The R&D community has watched this compound with keen interest, driven by the realization that piperazine derivatives act as privileged structures in medicinal chemistry. Lab teams employ it as a chemical handle when building libraries for screening campaigns, targeting conditions ranging from psychiatric disorders to metabolic disease. Structural modifications around the hydroxyphenyl segment inspire new approaches to selectivity and metabolic stability. Published studies, especially in the past decade, reflect a surge in structural analogues aimed at hitting newer targets, including receptor subtypes and protein interaction interfaces. Each new variant helps pin down which atomic tweaks drive therapeutic outcomes or liabilities, so the compound’s popularity rarely wanes.
Toxicological screenings shed light on the limits and potential of molecules like 1-Acetyl-4-(4-Hydroxyphenyl)Piperazine. Preclinical data, often published as part of broader piperazine class exploration, point to mild to moderate toxicity at higher exposures in cell and animal models. Investigators flag the potential for liver enzyme interactions, a hallmark issue with aromatic amines and piperazine ring structures. The phenolic group, though generally seen as benign, can bioactivate in some metabolic contexts, which leads scientists to track oxidative byproducts closely. Regulatory bodies advise focusing on dose ranges, exposure frequencies, and possible cumulative effects—steps that mirror standard industry practice. The body of evidence gathered so far supports the view that cautious, well-controlled lab practice keeps risks well managed.

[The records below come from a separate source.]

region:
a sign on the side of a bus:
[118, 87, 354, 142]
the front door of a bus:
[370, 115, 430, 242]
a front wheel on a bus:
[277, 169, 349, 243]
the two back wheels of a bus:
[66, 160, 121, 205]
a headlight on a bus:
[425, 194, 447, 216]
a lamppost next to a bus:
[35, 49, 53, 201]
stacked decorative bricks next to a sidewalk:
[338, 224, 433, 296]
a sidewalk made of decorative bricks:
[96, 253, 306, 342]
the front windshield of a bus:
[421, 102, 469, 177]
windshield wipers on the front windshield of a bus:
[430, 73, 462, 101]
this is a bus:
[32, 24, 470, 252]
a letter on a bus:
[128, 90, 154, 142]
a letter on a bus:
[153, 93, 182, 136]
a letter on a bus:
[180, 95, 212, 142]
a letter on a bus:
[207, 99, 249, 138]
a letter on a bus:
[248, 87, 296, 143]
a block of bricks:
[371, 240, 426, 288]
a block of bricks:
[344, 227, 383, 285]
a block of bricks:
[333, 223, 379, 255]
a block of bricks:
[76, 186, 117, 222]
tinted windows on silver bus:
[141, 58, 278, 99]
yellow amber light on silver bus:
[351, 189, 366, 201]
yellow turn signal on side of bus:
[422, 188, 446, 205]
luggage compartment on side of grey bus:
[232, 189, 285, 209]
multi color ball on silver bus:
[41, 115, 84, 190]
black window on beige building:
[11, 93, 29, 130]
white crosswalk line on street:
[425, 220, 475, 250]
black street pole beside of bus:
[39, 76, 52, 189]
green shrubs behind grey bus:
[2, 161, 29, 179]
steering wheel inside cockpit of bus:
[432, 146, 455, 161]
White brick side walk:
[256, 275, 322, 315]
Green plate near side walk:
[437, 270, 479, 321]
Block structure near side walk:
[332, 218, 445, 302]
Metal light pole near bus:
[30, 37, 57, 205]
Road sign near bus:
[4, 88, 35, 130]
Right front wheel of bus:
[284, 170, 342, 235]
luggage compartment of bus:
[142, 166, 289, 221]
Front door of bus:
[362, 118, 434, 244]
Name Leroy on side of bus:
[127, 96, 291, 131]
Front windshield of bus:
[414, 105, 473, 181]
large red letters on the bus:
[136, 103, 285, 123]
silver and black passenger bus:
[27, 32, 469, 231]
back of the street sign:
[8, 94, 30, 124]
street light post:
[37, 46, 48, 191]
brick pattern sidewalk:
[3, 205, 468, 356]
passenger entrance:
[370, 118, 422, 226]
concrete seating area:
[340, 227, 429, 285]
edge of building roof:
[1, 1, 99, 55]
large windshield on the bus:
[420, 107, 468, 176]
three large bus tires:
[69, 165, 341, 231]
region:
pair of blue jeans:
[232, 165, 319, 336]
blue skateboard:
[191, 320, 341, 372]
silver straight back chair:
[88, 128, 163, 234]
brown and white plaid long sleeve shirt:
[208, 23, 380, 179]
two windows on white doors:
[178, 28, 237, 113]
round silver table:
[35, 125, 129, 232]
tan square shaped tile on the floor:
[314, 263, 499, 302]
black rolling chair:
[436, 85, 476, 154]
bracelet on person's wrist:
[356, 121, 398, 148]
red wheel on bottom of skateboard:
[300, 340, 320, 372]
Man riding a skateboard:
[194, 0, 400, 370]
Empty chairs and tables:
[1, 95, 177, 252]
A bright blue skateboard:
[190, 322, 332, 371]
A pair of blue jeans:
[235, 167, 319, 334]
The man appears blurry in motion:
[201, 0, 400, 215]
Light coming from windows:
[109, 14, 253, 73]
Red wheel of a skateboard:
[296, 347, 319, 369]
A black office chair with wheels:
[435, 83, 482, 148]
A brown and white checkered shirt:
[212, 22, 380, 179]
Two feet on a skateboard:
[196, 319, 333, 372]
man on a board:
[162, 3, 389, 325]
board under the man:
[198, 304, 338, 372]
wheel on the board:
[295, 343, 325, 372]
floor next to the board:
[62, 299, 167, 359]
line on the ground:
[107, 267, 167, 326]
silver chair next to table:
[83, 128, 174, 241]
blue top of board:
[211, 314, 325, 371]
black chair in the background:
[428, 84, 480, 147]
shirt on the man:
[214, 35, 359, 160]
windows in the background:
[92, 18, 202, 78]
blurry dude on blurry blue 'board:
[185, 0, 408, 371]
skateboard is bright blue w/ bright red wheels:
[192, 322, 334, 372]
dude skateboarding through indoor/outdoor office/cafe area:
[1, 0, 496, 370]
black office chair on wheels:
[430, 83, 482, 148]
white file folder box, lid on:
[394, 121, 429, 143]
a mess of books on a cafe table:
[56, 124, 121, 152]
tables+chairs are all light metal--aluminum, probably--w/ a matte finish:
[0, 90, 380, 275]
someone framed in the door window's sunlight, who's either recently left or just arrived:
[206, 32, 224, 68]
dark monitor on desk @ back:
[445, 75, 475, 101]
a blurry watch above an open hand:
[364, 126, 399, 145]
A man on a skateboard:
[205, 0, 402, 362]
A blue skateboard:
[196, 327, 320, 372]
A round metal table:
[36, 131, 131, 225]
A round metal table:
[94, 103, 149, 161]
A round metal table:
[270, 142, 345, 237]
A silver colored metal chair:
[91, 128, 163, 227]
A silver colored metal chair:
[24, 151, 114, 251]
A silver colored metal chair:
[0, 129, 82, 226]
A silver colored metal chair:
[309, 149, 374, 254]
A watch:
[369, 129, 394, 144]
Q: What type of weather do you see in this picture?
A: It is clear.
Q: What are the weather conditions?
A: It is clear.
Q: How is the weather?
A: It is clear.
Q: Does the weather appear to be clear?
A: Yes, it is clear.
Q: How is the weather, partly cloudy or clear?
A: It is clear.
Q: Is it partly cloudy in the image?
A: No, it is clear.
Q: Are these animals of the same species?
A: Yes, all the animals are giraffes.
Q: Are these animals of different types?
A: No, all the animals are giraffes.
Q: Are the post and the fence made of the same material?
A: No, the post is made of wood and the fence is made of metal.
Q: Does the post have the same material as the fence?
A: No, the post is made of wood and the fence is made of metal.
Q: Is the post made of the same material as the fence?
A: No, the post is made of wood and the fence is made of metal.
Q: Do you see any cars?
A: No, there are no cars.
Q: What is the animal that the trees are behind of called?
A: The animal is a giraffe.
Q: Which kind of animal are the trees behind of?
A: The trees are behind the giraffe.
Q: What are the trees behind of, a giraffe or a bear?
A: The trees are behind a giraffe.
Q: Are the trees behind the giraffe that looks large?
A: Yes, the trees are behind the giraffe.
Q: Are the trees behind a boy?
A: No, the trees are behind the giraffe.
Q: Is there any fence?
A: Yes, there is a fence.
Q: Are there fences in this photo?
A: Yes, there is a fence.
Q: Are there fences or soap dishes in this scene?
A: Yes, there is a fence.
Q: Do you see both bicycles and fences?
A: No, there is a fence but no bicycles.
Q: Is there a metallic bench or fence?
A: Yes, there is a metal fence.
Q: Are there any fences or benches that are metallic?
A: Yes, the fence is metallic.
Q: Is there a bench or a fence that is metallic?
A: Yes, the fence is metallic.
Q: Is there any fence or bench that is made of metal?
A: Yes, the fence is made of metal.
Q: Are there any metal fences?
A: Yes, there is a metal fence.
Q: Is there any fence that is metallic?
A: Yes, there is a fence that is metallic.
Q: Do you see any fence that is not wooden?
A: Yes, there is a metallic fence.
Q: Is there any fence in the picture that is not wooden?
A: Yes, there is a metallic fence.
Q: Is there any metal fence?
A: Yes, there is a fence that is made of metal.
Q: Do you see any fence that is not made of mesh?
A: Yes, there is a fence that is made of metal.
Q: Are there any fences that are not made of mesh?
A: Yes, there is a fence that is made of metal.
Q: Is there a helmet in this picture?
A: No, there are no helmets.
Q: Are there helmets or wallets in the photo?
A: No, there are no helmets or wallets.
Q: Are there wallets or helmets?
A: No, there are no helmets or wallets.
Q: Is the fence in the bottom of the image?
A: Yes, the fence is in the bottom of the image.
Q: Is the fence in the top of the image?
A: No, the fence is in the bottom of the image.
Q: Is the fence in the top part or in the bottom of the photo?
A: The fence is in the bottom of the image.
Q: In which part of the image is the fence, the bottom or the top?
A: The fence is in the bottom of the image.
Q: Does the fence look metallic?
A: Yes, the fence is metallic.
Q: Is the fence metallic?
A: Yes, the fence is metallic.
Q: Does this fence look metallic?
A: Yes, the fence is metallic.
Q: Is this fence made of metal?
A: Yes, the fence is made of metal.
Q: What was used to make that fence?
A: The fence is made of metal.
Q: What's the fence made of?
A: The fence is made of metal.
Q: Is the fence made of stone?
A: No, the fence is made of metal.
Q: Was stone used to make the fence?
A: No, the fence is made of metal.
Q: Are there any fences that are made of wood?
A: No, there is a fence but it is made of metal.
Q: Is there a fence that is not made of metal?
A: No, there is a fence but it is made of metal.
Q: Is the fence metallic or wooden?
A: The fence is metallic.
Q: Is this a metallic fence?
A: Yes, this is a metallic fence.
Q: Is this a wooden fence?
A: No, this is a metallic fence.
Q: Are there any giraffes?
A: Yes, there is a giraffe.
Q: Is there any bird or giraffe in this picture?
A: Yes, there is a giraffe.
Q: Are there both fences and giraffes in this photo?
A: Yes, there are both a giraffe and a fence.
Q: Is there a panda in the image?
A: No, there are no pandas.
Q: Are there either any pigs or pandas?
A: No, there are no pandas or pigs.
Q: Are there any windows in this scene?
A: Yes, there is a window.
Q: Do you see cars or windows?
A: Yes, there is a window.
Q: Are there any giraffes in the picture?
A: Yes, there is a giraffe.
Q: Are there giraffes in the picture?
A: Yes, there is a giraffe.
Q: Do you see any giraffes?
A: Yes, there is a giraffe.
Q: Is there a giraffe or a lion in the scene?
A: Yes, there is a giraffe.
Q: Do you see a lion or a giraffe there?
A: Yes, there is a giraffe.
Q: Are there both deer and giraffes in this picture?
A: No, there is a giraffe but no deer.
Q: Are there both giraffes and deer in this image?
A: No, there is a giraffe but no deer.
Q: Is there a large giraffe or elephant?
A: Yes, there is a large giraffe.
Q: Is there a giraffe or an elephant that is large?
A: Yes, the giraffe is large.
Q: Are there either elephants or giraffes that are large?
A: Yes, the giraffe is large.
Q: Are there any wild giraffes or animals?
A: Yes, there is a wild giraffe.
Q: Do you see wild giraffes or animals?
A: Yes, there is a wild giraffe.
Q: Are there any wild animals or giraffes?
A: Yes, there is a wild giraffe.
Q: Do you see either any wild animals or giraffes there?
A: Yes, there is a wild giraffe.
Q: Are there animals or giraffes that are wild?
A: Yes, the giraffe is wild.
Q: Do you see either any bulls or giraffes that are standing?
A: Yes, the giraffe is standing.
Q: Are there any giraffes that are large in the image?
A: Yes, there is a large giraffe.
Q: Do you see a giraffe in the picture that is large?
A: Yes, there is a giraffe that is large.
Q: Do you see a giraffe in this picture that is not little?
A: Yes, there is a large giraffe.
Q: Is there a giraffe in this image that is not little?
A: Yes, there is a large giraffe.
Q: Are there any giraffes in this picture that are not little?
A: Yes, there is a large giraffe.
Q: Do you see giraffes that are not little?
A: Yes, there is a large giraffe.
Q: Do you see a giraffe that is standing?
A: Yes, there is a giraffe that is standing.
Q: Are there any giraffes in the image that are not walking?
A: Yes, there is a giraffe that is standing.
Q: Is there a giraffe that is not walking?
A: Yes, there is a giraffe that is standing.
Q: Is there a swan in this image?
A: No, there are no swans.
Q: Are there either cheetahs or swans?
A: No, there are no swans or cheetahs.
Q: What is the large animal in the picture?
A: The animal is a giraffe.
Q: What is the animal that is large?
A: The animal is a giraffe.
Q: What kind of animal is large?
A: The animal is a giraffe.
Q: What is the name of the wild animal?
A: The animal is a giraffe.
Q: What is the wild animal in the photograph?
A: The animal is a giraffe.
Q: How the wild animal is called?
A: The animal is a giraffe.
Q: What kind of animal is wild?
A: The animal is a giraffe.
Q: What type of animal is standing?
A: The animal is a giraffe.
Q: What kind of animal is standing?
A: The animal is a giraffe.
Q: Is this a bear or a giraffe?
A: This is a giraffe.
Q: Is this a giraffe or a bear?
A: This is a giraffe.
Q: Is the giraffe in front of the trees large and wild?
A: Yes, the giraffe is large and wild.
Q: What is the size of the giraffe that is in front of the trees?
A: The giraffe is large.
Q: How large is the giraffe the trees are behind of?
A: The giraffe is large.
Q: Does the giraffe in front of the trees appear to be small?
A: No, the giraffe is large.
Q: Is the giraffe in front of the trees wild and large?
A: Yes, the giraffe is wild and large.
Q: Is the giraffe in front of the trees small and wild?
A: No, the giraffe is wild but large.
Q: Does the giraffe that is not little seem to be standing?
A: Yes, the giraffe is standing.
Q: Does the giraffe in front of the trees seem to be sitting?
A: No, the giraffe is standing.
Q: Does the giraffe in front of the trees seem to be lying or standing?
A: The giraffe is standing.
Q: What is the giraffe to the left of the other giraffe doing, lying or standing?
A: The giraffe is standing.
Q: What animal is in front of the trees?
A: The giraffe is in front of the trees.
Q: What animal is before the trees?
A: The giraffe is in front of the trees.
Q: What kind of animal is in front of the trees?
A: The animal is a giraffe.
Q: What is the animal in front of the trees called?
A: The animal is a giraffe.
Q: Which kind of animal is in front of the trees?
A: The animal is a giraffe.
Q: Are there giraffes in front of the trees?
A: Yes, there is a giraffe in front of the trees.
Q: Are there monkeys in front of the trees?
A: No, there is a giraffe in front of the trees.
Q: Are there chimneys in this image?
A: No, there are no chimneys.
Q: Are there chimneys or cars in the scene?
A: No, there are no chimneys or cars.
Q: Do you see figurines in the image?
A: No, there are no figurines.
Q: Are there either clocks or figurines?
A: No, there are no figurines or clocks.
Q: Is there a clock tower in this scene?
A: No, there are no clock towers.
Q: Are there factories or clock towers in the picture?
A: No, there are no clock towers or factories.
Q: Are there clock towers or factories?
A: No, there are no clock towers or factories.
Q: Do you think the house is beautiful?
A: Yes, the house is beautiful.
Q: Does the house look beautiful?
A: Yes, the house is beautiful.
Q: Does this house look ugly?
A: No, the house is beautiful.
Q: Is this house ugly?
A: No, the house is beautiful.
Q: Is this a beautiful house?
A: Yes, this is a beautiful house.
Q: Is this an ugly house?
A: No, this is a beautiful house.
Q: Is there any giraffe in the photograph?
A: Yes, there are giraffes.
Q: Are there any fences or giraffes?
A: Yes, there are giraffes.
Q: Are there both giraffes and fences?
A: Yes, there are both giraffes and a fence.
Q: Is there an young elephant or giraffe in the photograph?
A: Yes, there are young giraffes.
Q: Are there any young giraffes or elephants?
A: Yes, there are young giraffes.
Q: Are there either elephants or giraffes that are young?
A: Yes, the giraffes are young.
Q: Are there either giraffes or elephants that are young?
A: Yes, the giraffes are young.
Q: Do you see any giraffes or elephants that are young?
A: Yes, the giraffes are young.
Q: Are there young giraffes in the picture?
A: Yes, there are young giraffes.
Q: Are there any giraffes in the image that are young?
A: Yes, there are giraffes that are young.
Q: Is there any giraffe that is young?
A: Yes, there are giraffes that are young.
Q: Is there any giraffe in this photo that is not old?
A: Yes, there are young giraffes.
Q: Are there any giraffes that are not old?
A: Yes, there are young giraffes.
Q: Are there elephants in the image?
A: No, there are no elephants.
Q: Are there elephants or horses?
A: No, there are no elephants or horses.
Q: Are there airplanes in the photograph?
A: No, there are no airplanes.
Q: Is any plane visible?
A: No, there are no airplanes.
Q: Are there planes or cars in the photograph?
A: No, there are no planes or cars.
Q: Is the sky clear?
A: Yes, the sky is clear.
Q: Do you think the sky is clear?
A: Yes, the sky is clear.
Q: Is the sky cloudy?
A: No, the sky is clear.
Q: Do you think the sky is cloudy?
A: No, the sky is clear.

Continued advances in molecular biology, drug design, and analytical chemistry keep driving up the profile of specialty intermediates like 1-Acetyl-4-(4-Hydroxyphenyl)Piperazine. With every fresh insight into receptor function or enzyme selectivity, the need for sturdy, modifiable scaffolds grows. Many startups and university labs have begun exploring these modified piperazines not only as drug leads, but also as biosensor elements and chemical tags. Software-driven molecule screening and AI-predicted binding dynamics could soon unlock new roles for these compounds in both healthcare and high-tech manufacturing. As investment pours in to back early-stage research, piperazine-based intermediates stand poised to deliver innovation faster and help address everything from therapeutic gaps to diagnostics challenges.